Address structure in direct fully associative cache mapping
In fully associative cache mapping, there is only one set, so the index bits are not needed.
+-----------------------+-----------------------+-----------------------+-----------------------+
| Tag | Data / Tag | Data / Tag | Data / Tag |
+-----------------------+-----------------------+-----------------------+-----------------------+
| Offset | Offset | Offset | Offset |
+-----------------------+-----------------------+-----------------------+-----------------------+
The entire cache is searched for a match with the tag bits of the address. The offset bits indicate the byte within the cache block that is being accessed. The data field holds either the actual data that is being cached or the tag information that is associated with the data.

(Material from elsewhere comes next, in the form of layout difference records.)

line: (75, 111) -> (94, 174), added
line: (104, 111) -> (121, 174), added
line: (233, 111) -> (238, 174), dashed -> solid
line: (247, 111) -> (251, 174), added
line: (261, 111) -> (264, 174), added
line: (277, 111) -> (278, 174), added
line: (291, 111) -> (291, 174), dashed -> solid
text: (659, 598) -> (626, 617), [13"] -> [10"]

Cache mapping in Intel i7 processors
In general cache organization and mapping vary widely between different processors and even different models within the same family of processors and intel processors are no exception. However, a typical i7 processor has a complex cache hierarchy with a three-level consisting of a Level 1 (L1) cache, a Level 2 (L2) cache, and a Level 3 (L3) cache.
L1 Cache
4-way set-associative
64-byte cache line size
Separate instruction and data caches
32 KB total size (16 KB for instructions and 16 KB for data)

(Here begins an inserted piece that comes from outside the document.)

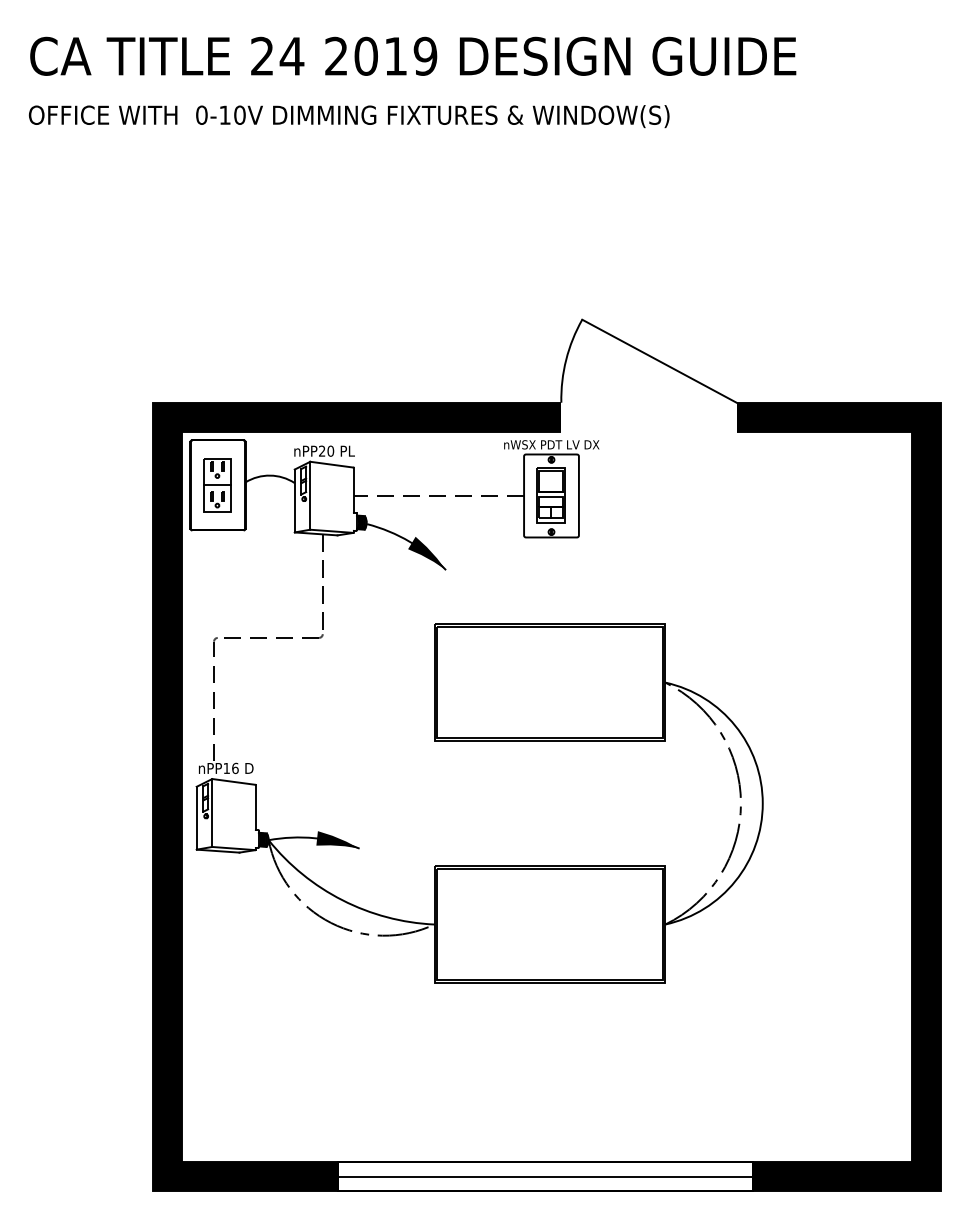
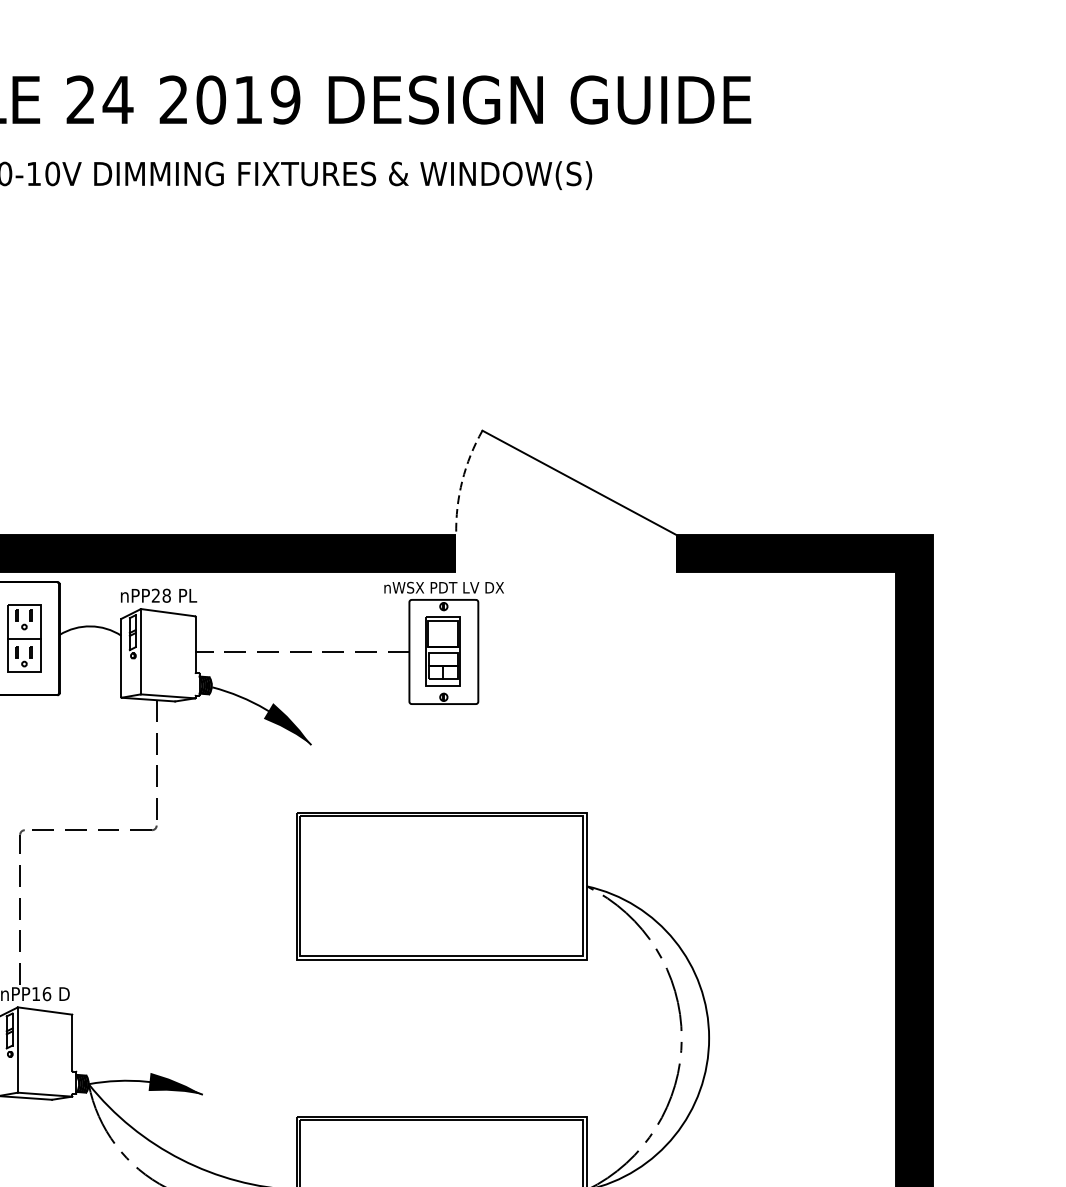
arc: (566, 359) -> (462, 480), solid -> dashed
text: (330, 450) -> (166, 594), nPP20 -> nPP28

8 cycles for L1 cache access
The L1 cache is split into two parts: one for data and one for instructions. The data cache has a capacity of 32KB and a 64-byte cache line size, while the instruction cache has a capacity of 32KB and a 32-byte cache line size. Both caches are 8-way set associative.
L2 Cache
8-way set-associative
64-byte cache line size
Shared cache for instructions and data
256 KB total size
12-20 cycles for L2 cache access
The L2 cache has a capacity of 256KB to 1MB and a 64-byte cache line size, depending on the specific model of the i7 processor. It is also an 8-way set associative.
L3 Cache
12-way set-associative
64-byte cache line size
Shared cache for instructions and data
8 MB total size (may vary depending on the specific i7 model)
30-45 cycles for L3 cache access
The L3 cache has a capacity of 8MB to 20MB and a 64-byte cache line size, again depending on the specific model. It is typically shared among all cores on the processor and is a 12-way set associative.
Overall, the cache organization and architecture of the Intel i7 processor are designed to provide fast access to frequently used data and instructions, improving the overall performance of the processor.
Furthermore, the tag, line/block, and word/offset arrangement in cache mapping for the Intel i7 processor is complex and depends on the specific cache organization and architecture details of each level of cache. However, in general, cache mapping in the Intel i7 processor uses a combination of set-associative and/or fully-associative mapping techniques to map memory addresses to specific cache locations.